Gdzie jeść i gdzie spać?

W drodze powrotnej standardowo zjedliśmy w Karczmie pod Dębem. Pierwszego dnia, jedliśmy w Karcmie Muzykancko w Poroninie. Było w porządku, więc polecamy dalej. Jednak to nie jedzenie nas zachwyciło, a nocleg. Dawno nie spaliśmy w tak pięknym miejscu. Mały drewniany pensjonat na odludziu. To Willa Adamówka. Za nocleg ze śniadaniem zapłaciliśmy troszkę ponad 200 zł. I już wiem, że na pewno tam wrócimy.

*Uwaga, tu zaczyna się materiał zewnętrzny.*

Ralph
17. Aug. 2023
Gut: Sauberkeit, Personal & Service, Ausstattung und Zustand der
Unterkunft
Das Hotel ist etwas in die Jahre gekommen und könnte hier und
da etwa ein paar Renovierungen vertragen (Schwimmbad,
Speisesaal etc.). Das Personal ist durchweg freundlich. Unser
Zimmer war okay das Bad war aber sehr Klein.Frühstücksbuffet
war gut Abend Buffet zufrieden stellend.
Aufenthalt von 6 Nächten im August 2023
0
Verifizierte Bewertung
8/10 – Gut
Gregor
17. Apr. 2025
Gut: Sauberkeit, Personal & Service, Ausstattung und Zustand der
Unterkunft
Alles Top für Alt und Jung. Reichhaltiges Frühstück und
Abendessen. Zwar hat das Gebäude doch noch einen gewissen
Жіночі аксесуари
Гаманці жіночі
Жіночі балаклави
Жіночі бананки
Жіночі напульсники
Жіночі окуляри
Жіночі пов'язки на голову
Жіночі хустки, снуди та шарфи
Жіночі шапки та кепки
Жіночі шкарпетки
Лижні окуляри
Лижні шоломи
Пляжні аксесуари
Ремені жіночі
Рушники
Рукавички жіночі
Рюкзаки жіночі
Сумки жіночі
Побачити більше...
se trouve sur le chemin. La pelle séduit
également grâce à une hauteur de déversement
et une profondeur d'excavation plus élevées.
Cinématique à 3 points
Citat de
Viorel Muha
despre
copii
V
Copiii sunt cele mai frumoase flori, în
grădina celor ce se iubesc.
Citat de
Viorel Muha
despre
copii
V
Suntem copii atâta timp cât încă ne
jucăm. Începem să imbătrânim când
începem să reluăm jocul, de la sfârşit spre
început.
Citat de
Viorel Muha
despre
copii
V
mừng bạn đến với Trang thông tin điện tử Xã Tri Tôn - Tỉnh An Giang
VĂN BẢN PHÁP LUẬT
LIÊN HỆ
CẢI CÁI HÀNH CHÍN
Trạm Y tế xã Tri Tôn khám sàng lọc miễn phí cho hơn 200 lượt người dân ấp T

Mam sporo przemyśleń po naszej pierwszej podróży z Marysią. Po pierwsze, jak fajnie jest pokazywać Jej miejsca, które sama cenię. Po drugie, że naprawdę niezły z niej kompan. A po trzecie, że takie podróże uczą cierpliwości. Od zaparkowania do wyjścia na szlak schodziło nam minimum 30 minut. Nie cisnęliśmy też dalej, typu na Siklawice czy Sarnią Skałę. To miało być przetarcie szlaków i tak było. No i po czwarte, jak dobrze zmienić na chwilę otoczenie. Pora pakować się na kolejny wyjazd! Do napisania. 😊






4 komentarze:

  1. No organizacja takiego wyjazdu uczy czlowieka cierpliwosci 😅 chociaz ja i tak Was podziwiam, że w chuście spacerowaliście, bo dość, że dodatkowy balast dla pleców to jeszcze brak możliwości przebrania we wózku i to by mnie najbardziej stresowało 😂. Ale super, że Wam się udało pojechać z takim maluszkiem i to jeszcze na taką aktywną wycieczkę 🫡

    OdpowiedzUsuń
    Odpowiedzi
    1. Rzeczy do przebrania mieliśmy w plecaku, poza tym Marysia tą grubszą potrzebę akurat załatwila przed wyjściem i to dwa razy :D haha :D ale jakoś byśmy dali radę :) zobaczymy, jak będzie teraz, bo przed nami dłuższa wyprawa :)

      Usuń
  2. Super wyprawa! Fajnie, że Marysia lubi się z chustą :) to napewno ułatwia podróże :) byliśmy w obydwu dolinkach i też polecamy! ciekawa jestem Waszych kolejnych podróży we trójkę - będę śledzić :)

    OdpowiedzUsuń
    Odpowiedzi
    1. Teraz to już woli chustę, czy nosidło od wózka :D i faktycznie to bardzo ułatwia :) Mam nadzieję, że dalej będzie równie dobrze!